Si bien los colegios privados suelen caer en autismos institucionales, otro tanto les pasa a los oficiales. Es difícil sentarlos a conversar. Y peor aún, tanto los unos como los otros refuerzan los imaginarios de clase –no siempre tan imaginarios sino muy reales-, que acaban generando procesos mutuos de exclusión, de desconfianza. Tal vez generalice un poco. Pero no mucho.

He dirigido colegios privados en donde familias que vienen del sector oficial despotrican de él con vehemencia y dan gracias a que por fin ya pueden pagar un buen colegio. Y al revés también sucede. Familias que amenazan a sus hijos con llevarlos a un colegio oficial como una especie de penitencia temporal para sus hijos. Así es muy difícil construir una nación. Esas conductas abren heridas que en algunos casos perduran en forma de resentimiento durante años.
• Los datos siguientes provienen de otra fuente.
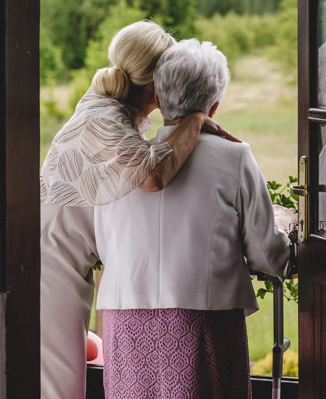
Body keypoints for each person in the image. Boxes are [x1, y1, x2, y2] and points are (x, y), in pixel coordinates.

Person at [39, 21, 237, 399]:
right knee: (59, 388)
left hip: (65, 258)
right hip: (51, 263)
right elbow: (154, 176)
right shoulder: (106, 119)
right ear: (156, 82)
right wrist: (195, 119)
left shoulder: (109, 110)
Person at [94, 39, 291, 399]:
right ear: (214, 106)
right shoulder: (234, 158)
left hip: (125, 325)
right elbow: (268, 255)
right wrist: (288, 239)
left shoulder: (124, 158)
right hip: (202, 324)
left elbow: (107, 246)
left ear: (159, 95)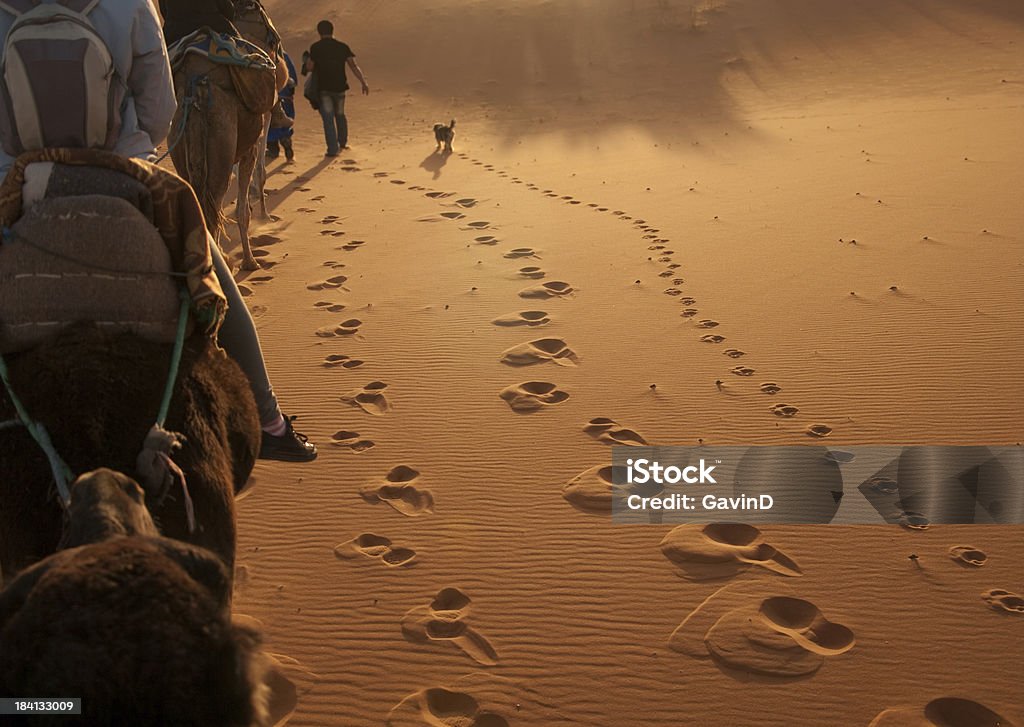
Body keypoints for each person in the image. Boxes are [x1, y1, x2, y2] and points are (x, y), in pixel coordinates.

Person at [0, 0, 317, 462]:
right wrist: (127, 146)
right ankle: (269, 422)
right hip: (125, 174)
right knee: (215, 283)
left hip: (16, 181)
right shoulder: (127, 3)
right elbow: (159, 110)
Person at [305, 19, 368, 156]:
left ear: (319, 32)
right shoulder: (342, 47)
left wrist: (306, 62)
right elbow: (353, 66)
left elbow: (310, 67)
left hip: (324, 89)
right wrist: (363, 81)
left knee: (328, 119)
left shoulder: (315, 47)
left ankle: (332, 150)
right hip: (340, 88)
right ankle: (343, 142)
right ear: (332, 31)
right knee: (340, 115)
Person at [158, 0, 239, 46]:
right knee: (243, 53)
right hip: (215, 26)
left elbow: (164, 11)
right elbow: (228, 10)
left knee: (157, 63)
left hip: (175, 32)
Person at [266, 51, 297, 162]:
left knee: (270, 125)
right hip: (286, 97)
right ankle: (287, 146)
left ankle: (273, 150)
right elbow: (293, 79)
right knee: (284, 127)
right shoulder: (285, 56)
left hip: (271, 97)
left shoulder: (263, 55)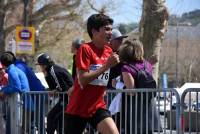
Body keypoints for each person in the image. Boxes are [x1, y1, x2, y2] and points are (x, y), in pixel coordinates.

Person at [65, 13, 120, 134]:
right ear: (94, 31)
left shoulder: (109, 51)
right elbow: (83, 79)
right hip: (78, 109)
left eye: (111, 29)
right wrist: (106, 66)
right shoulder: (85, 49)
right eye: (106, 29)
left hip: (97, 106)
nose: (110, 32)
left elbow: (103, 77)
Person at [118, 39, 161, 134]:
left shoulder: (126, 68)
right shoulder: (147, 65)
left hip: (135, 110)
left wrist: (117, 85)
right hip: (150, 107)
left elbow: (131, 91)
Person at [3, 51, 46, 134]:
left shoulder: (17, 67)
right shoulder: (17, 66)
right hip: (32, 94)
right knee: (31, 124)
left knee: (37, 122)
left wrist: (5, 90)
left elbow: (17, 85)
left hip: (37, 93)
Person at [36, 53, 73, 134]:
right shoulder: (50, 71)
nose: (40, 67)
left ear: (44, 65)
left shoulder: (54, 71)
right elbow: (54, 86)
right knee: (59, 121)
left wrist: (55, 91)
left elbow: (63, 88)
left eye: (40, 65)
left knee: (51, 117)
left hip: (67, 99)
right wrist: (46, 76)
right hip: (65, 99)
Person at [0, 52, 33, 134]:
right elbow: (13, 85)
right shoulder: (14, 69)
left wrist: (3, 90)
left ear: (3, 64)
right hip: (24, 103)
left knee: (23, 129)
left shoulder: (12, 71)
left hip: (24, 104)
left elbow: (16, 87)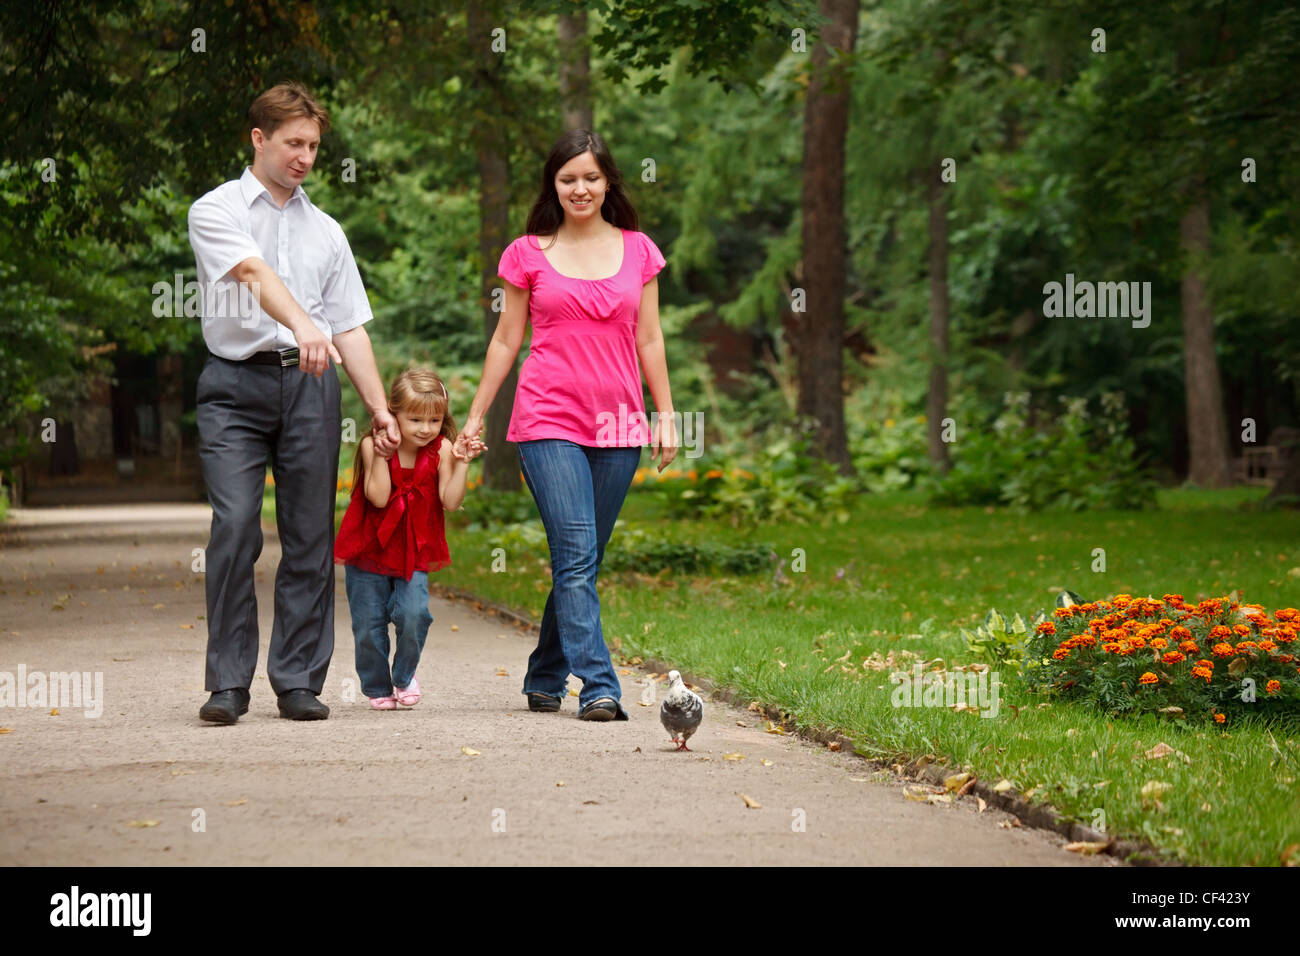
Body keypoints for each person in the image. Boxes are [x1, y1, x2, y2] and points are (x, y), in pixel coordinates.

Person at [188, 82, 400, 724]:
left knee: (308, 536)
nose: (305, 156)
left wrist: (379, 407)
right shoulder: (216, 210)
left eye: (313, 145)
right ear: (259, 139)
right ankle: (227, 682)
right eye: (293, 143)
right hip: (233, 385)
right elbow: (252, 274)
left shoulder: (327, 231)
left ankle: (298, 681)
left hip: (310, 389)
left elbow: (349, 327)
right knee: (235, 527)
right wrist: (303, 325)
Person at [461, 129, 678, 722]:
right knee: (577, 554)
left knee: (583, 556)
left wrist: (666, 414)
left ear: (608, 182)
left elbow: (650, 337)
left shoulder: (639, 250)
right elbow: (507, 338)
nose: (579, 188)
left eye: (590, 177)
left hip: (618, 423)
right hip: (548, 416)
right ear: (552, 186)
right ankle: (600, 683)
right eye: (567, 179)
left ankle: (545, 673)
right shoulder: (526, 253)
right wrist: (476, 415)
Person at [334, 369, 483, 709]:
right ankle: (376, 687)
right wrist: (383, 459)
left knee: (414, 614)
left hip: (414, 548)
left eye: (434, 420)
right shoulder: (373, 445)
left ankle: (403, 676)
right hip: (368, 549)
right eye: (415, 419)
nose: (425, 428)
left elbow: (451, 501)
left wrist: (461, 463)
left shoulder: (443, 448)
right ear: (393, 413)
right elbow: (379, 498)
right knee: (368, 625)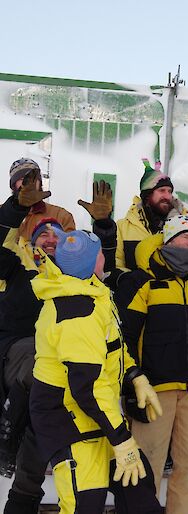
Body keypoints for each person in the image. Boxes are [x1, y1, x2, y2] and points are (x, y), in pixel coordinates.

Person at [0, 173, 113, 513]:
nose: (49, 241)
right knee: (37, 363)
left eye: (56, 237)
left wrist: (104, 225)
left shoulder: (74, 277)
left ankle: (22, 485)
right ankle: (8, 433)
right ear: (29, 244)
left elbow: (105, 264)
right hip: (20, 347)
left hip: (56, 381)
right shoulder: (15, 268)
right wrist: (14, 212)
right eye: (41, 236)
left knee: (37, 445)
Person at [29, 230, 163, 514]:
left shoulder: (93, 291)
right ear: (93, 263)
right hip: (70, 422)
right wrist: (121, 440)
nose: (106, 258)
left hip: (97, 418)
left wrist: (133, 374)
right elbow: (86, 388)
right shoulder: (76, 311)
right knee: (84, 506)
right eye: (102, 252)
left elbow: (111, 348)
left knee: (140, 490)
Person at [120, 215, 188, 514]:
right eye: (185, 237)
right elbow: (126, 337)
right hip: (153, 390)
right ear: (169, 240)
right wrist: (131, 383)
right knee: (147, 465)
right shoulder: (145, 281)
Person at [116, 157, 185, 274]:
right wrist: (132, 281)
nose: (168, 196)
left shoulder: (184, 224)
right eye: (162, 190)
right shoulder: (123, 227)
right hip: (136, 290)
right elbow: (116, 264)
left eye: (170, 191)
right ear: (147, 196)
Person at [6, 158, 75, 240]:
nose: (27, 182)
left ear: (40, 183)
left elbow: (72, 249)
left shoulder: (61, 216)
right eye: (22, 179)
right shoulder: (3, 214)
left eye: (33, 178)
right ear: (13, 185)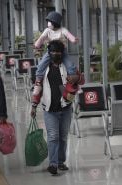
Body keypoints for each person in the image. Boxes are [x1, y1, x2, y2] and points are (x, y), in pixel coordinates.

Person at [31, 40, 84, 175]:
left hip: (65, 107)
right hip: (50, 109)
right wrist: (34, 105)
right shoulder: (44, 68)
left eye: (58, 51)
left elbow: (82, 80)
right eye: (53, 51)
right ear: (49, 53)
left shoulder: (68, 66)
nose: (56, 54)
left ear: (62, 53)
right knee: (53, 136)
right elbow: (38, 88)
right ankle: (53, 164)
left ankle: (61, 161)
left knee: (63, 137)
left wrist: (76, 78)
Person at [34, 11, 79, 101]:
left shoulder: (63, 30)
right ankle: (38, 82)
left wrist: (74, 40)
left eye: (50, 21)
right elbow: (41, 38)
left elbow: (69, 36)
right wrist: (37, 45)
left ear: (55, 22)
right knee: (41, 65)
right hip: (50, 52)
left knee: (71, 66)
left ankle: (71, 83)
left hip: (62, 52)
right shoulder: (47, 30)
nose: (48, 23)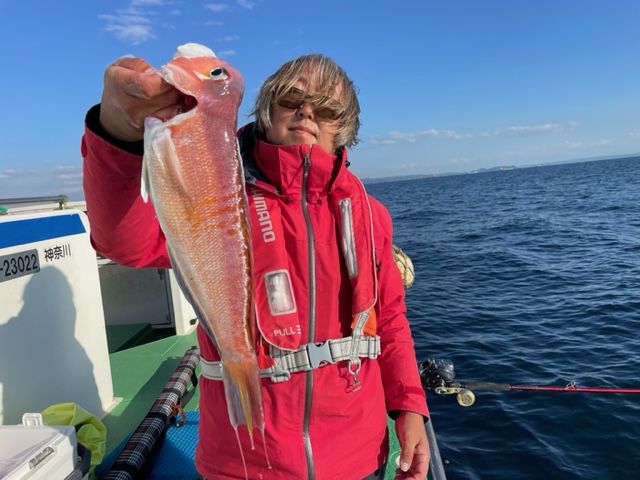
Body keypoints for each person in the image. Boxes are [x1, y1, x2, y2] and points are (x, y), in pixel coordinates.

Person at [82, 49, 430, 480]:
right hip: (243, 463)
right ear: (267, 108)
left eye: (327, 109)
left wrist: (409, 407)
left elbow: (390, 320)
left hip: (359, 457)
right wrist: (118, 130)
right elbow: (125, 244)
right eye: (291, 99)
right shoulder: (220, 190)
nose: (307, 112)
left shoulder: (369, 214)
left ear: (345, 128)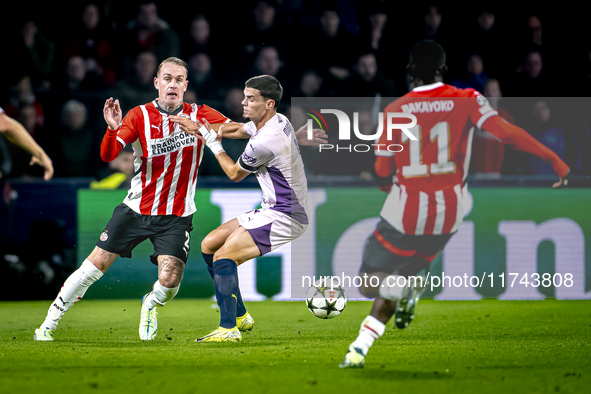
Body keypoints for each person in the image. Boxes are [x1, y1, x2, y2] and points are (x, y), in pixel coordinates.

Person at [339, 40, 570, 368]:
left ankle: (400, 296)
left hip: (407, 212)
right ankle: (361, 345)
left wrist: (384, 184)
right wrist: (553, 159)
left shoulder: (395, 110)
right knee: (408, 274)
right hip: (450, 213)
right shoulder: (468, 99)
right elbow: (505, 133)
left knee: (369, 282)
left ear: (410, 73)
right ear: (442, 69)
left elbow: (381, 169)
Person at [33, 57, 231, 342]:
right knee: (93, 266)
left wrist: (272, 132)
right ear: (157, 83)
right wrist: (113, 128)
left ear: (186, 86)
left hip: (176, 216)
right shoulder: (139, 116)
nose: (172, 84)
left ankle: (151, 302)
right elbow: (108, 155)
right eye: (167, 78)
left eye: (178, 79)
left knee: (170, 280)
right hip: (136, 209)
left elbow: (236, 128)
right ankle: (48, 324)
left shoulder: (201, 114)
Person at [171, 75, 311, 342]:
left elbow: (235, 174)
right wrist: (199, 126)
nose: (243, 102)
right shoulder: (277, 120)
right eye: (245, 96)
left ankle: (228, 330)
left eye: (251, 98)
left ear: (269, 103)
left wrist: (211, 144)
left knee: (224, 257)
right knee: (210, 244)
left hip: (287, 214)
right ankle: (240, 315)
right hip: (274, 206)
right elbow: (235, 129)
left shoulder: (265, 140)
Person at [0, 106, 53, 181]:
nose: (28, 119)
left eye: (30, 116)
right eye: (24, 116)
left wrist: (41, 155)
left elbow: (10, 126)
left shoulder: (43, 135)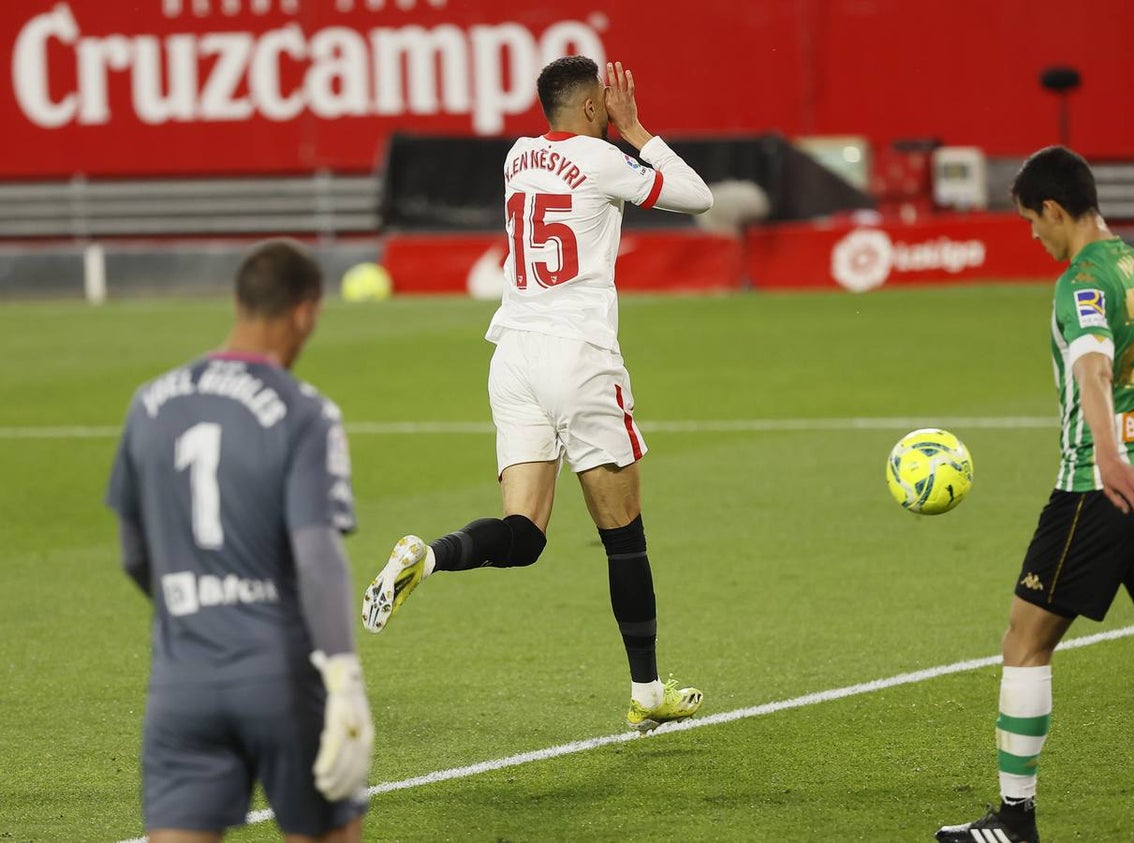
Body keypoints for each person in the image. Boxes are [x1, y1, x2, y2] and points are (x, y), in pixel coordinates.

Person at [361, 56, 713, 731]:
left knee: (524, 534)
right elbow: (698, 196)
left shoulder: (518, 158)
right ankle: (646, 691)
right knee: (624, 538)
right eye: (605, 107)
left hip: (513, 356)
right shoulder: (605, 158)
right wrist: (636, 130)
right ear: (592, 109)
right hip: (578, 358)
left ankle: (426, 555)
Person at [106, 240, 374, 842]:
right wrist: (343, 677)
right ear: (305, 312)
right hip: (279, 676)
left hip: (181, 682)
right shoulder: (305, 412)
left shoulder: (148, 403)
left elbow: (132, 551)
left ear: (239, 300)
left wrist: (197, 610)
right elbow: (317, 556)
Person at [936, 146, 1134, 843]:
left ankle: (1014, 818)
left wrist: (1111, 459)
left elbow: (1092, 370)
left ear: (1056, 210)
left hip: (1098, 484)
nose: (1035, 236)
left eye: (1034, 221)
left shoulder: (1082, 281)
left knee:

Nada más insano. E injusto. La solución no pasa por la clásica estigmatización mutua de los sectores, a la cual han contribuido con ahínco tanto el automatismo sindical que gobierna la educación oficial en Colombia, como algunas de las congregaciones de colegios privados.

Hasta tanto el corporativismo gremial educativo deje de defender sus propios intereses de clase y se preocupe de verdad por la educación oficial en nuestro país, es muy difícil seguir avanzando en su fortalecimiento. Por más dinero que se invierta. Nadie sensato que tenga responsabilidades de gobierno puede dejar de insistir en garantizar una educación oficial de calidad, y a la vez respetar la iniciativa privada. Pero justamente porque también conozco el sector oficial y lo valoro, debo decirlo con todas sus letras: si muchos de los miles y miles de maestros que conforman el patrimonio y el activo más valioso de la educación oficial no se sacuden de la nata sindical y de la abulia que los sobrevuela, será muy difícil que la educación oficial sea reconocida, valorada y aplaudida como merece serlo. La escuela será lo que el maestro sea. El país será lo que sus maestros sean.